Users should not assume the structure of the pre-signed URL (since this can change between different storage backends).

Parameters:

expiry_seconds – Seconds after which the URL might expire. This is optional behavior. A subclass might ignore expiry_seconds and provide URLs that might never expire. Read the subclasses documentation for caveats

Returns:

A URL where an HTTP GET would download a file

Raises:

blob_path.core.interface.DoesNotExist – Raised if the file does not exist

property region: str

region getter, useful while extending this class

final serialise() SerialisedBlobPath

serialise a BlobPath to a JSON-able dict which can be passed around

Generally, if a BlobPath is deserialised from some serialised representation, it should be perfectly reproducible. That is two path representations of the same serialisation anywhere (different process, different server, etc.) should point to the same file if it is accessible. This might not always be true (depending on what storage backend you are using), read the documentation of the underlying backend for caveats That said, the library tries to follow this requirement diligently, all paths which can be uniquely pointed from anywhere in the world (S3, Azure Blob Store, etc) always follow this.

Returns:

A JSON-able dict

Return type:

blob_path.interface.SerialisedBlobPath

classmethod session() boto3.session.Session

Get a boto3 session to use for BlobPath.

Override this if you want to change how your session is created

upload(handle: IO[bytes])

Upload data produced by reading from the given Binary file handle to S3.

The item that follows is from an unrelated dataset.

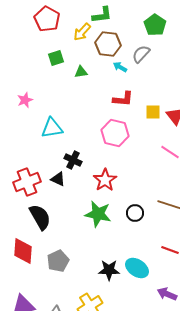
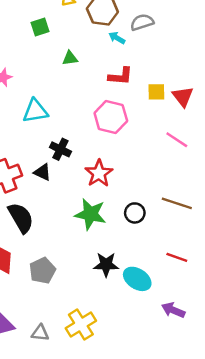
gray semicircle: (141, 54) -> (142, 22), turned 30
green triangle: (81, 72) -> (70, 58), moved
black star: (109, 270) -> (106, 265), moved

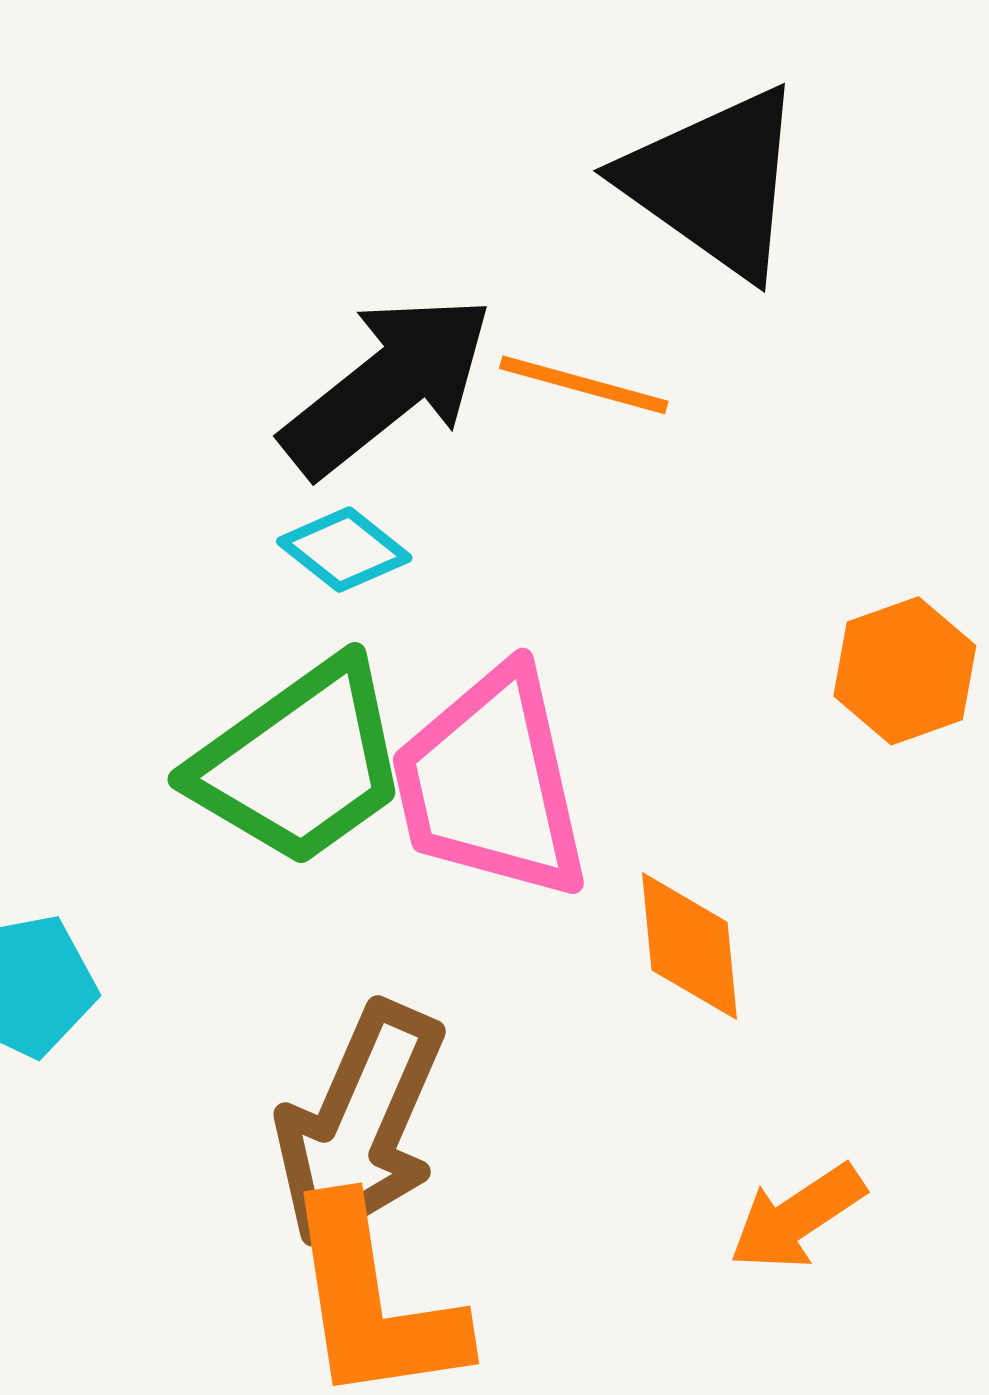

Users can extend this method if they want to change how the upload is done This is recommended if you want to tweak your performance etc.

Parameters:

handle – An IO byte stream from where you should read content and upload to S3

Serialisation

class blob_path.backends.s3.Payload(*, bucket: str, region: str, object_key: list[str])

The serialised representation for the payload of an blob_path.backends.s3.S3BlobPath.